▶ **Instructions to follow**: Copy out each line in the material below that has the word "ואפילו".

____________________

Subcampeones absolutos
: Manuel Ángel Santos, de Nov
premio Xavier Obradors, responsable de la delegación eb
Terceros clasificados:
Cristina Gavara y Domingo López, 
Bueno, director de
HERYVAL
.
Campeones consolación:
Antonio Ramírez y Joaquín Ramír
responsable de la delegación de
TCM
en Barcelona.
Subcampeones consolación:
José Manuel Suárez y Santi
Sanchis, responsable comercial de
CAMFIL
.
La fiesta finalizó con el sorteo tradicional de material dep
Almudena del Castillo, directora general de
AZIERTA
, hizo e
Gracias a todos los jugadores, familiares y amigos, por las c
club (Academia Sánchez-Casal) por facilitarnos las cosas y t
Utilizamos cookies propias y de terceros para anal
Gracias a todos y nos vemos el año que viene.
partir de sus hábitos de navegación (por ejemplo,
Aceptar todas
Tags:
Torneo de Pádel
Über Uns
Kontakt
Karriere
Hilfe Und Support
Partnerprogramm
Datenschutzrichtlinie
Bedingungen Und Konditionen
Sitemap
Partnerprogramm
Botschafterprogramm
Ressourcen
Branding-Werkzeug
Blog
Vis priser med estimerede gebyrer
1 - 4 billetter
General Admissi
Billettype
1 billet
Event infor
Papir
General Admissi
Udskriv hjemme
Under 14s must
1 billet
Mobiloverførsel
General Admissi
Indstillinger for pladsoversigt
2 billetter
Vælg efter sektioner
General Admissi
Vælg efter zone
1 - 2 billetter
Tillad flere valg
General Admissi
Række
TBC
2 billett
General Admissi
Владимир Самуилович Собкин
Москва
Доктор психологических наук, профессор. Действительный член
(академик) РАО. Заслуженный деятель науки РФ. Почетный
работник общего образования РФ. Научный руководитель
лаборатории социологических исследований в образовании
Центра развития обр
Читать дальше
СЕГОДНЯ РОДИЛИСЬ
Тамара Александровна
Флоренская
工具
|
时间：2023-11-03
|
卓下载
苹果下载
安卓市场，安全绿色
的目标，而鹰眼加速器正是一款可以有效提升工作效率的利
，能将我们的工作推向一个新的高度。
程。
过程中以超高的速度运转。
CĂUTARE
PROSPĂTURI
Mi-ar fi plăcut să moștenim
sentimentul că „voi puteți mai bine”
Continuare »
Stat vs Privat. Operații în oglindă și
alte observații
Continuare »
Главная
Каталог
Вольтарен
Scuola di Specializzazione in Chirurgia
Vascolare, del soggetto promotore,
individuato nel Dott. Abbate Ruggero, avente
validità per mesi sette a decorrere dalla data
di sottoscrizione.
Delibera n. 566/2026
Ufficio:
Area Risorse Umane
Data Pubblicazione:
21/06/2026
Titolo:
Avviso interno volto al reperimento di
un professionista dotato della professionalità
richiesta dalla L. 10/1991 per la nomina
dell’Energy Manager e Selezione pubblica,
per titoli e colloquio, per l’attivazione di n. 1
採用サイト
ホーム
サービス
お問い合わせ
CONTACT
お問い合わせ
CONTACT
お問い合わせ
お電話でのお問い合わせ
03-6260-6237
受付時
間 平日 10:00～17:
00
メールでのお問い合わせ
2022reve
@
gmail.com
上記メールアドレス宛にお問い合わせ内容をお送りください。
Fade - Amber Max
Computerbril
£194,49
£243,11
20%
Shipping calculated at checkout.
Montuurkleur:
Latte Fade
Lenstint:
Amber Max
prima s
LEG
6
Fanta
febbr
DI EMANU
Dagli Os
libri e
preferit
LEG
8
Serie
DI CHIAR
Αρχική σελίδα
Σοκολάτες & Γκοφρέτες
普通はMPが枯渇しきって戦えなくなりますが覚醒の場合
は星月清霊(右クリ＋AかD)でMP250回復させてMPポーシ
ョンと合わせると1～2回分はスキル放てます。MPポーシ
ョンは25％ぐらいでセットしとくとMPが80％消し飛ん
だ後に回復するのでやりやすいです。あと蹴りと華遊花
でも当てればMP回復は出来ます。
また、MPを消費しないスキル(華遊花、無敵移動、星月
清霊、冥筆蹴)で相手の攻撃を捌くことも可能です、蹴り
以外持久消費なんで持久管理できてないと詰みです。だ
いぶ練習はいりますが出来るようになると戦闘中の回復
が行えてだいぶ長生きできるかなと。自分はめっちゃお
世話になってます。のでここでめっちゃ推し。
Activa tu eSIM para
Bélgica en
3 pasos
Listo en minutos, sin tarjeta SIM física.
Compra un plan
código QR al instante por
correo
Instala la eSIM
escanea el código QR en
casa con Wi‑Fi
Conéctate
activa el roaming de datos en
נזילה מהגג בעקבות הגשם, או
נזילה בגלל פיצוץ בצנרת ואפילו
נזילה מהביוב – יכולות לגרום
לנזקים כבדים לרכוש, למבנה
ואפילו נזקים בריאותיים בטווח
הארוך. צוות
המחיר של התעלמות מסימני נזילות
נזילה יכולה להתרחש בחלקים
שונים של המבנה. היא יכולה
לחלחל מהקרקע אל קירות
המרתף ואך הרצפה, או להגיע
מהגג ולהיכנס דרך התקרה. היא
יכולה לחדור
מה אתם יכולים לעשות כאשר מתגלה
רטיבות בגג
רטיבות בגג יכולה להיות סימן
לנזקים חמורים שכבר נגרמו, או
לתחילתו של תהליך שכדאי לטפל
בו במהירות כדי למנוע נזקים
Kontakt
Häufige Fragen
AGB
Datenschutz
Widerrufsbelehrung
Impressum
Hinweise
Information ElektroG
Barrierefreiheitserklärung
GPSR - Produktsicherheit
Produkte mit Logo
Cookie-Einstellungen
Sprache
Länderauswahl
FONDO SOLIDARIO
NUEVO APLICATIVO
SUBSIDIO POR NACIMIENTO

____________________

▶ **Response**:
נזילה בגלל פיצוץ בצנרת ואפילו
ואפילו נזקים בריאותיים בטווח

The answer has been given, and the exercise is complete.